Lastly, a recent joint report by the National Oceanic and Atmospheric Administration and Nasa has indicated that 2014 was the hottest year ever recorded. Since 1880, nine of the 10 hottest years occurred in the 2000s, and the 10th was in 1998. All three studies throw the spotlight on the dismal state of the world’s oceans, as well as on the significant causal role that humans are playing in this. Kluger sums it up with a striking understatement (p 12): “The oceans were here for 3.8 billion years before humans arrived. It has not, alas, taken us nearly as long to make a mess of them.”

What really struck me in this short, but significant article was Kluger’s remark, that habitat loss on land commenced with the Industrial Revolution – an event that many people would, I imagine, see as being symbolic of the modern continuation of humanity’s supposedly laudable Promethean quest for technological control over nature. This quest has not, to say the least, turned out so well, and not only for nature. Anyone who believes that what happens to nature in the long run is somehow unrelated to what happens to human beings, is simply uninformed.

In this respect even the magnificent recent film by Christopher Nolan, Interstellar, gets it wrong, in my humble opinion. In the film the scientist (Michael Caine) responsible for planning a space exploration to be led by the main character and space pilot, Cooper (Matthew McConaughey), responds to the latter’s (sensible) observation, that “the earth is our home”, by telling him that humans were not meant to stay on earth (which has become an inhospitable environment), but that they were “meant to leave the earth”.

This is fine in a fiction film where the characters cryptically refer to “they” and “them”, who have been making contact with humans, and who eventually bring Cooper face to face with everything that has happened and will happen in his daughter’s bedroom in a confrontation with this familiar space presented to him by “them” in multi-temporal dimensions. This is indispensable for Cooper to communicate with Murphy, his daughter (who becomes a renowned physicist while Cooper is away from earth for decades, looking for habitable worlds), to perfect the mathematical formula that would make the escape of humans from earth into deep space a viable option.

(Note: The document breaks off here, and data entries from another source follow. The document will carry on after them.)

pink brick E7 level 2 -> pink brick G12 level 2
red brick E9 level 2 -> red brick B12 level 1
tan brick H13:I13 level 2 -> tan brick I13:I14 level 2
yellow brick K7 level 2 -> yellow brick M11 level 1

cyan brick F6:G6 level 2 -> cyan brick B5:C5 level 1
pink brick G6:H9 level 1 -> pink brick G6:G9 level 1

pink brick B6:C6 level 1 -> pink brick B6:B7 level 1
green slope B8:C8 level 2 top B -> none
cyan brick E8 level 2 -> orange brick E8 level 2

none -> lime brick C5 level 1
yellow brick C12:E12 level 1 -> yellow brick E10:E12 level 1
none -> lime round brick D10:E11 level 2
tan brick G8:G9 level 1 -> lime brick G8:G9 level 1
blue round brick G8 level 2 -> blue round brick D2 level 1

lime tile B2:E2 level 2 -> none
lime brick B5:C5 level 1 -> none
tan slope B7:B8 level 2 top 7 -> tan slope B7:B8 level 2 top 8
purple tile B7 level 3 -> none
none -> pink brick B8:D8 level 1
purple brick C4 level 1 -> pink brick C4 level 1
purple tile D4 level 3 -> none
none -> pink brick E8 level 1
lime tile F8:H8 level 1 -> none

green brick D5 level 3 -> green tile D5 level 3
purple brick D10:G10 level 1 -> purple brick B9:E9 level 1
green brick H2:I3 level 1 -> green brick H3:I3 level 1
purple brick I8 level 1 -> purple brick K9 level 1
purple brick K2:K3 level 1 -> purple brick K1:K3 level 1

I don’t believe humanity will be that lucky when it comes to jumping the ship that it has, by its own stupid cleverness, damaged so badly that it may actually reach the point where it is no longer suitable for its passengers to stay on with impunity. Forgive the oxymoron, “stupid cleverness”; the ambiguous Afrikaans word for humanity, “mensdom”, which also suggests “dom mense”, or “dumb people”, says it more eloquently.

In retrospect the 18th century artist who painted manifestations of the Industrial Revolution, such as experiments with birds where an air pump deprives them of air (shown in one of his best known paintings), Joseph Wright of Derby, may be seen as having hinted at worse things to come. He appears to have been clairvoyant, to say the least.